Still, all of Shively’s shelves and piles have been picked at and pored over by famous collectors from around the world, and the prospect of so many records still retains the possibility of a hidden gem. But Shively knows what he has, and he still trades in specifics. I took the train to Val’s that first time to continue burrowing down a rabbit hole of completionism, seeking out records by the soul singer Leroy Hutson. In the late 1960s and early ’70s, Curtis Mayfield groomed Hutson — who roomed with Donny Hathaway in college and wrote songs for Roberta Flack — as his replacement as the lead of the Impressions. After a couple albums, Hutson followed Mayfield’s footsteps and set out on his own, and throughout the ’70s and early ’80s he released a trove of gorgeous, upbeat funk and boogie records. I went to Val’s not only to round out my collection of Hutson 45s, but also to wonder after a specific single he released early in his career as part of the duo Sugar & Spice, the type of promise of a connection point that is so alluring when buying records, and exactly what Shively meant when he told me, “The more you get into this, you go back.” I asked Dabagian about the Sugar & Spice single and he asked what label it was released on. Within a few minutes he had it in his hands, and then in mine.
On a later visit, when Shively finally allowed me behind the counter to browse for myself, Dabagian showed me the tattered paper label of the Curtom section — everything is categorized by label first and artist second — and left me alone. I bought more Leroy Hutson records than I’d already bought from the same place, realizing that Val had doubles and triples of singles I’d never seen elsewhere before. I bought Curtis Mayfield 45s I didn’t know existed, like a dubious, plain label compilation released around the time of his solo turn in 1970 that, with slightly altered recordings of Impressions songs he wrote, reads like a songwriter’s demo right ahead of a breakout. Shively seemed tickled that I knew what I was after but entirely disinterested in the music itself, which is the only obvious point of connection for most people sharing an interest but not taste.

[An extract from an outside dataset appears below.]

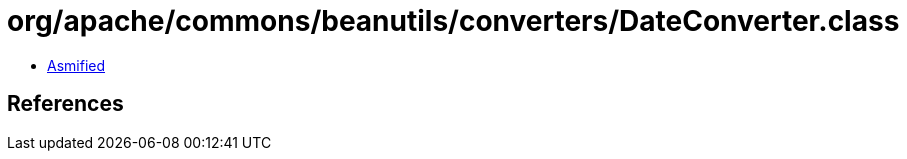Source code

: = org/apache/commons/beanutils/converters/DateConverter.class

 - link:DateConverter-asmified.java[Asmified]

== References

In this way, Val’s is generally not a place for browsing or contemplation, which makes it a bit of a paradox as a record store, one worth talking about but hard to recommend visiting, or at least maybe one to be framed as a challenge. Still, it has the alluring and tight-knit effect of a public secret, and Shively likes to hold court with old friends and customers behind his counter.
The same day I was there I heard him take a phone call from a regular customer in search of “a set of Holidays,” apparently referring to the Philadelphia record label from the late 1950s. He wanted the whole run if possible. Later, Val sized up a walk-in with a single question: “Do you care if they’re first pressings?”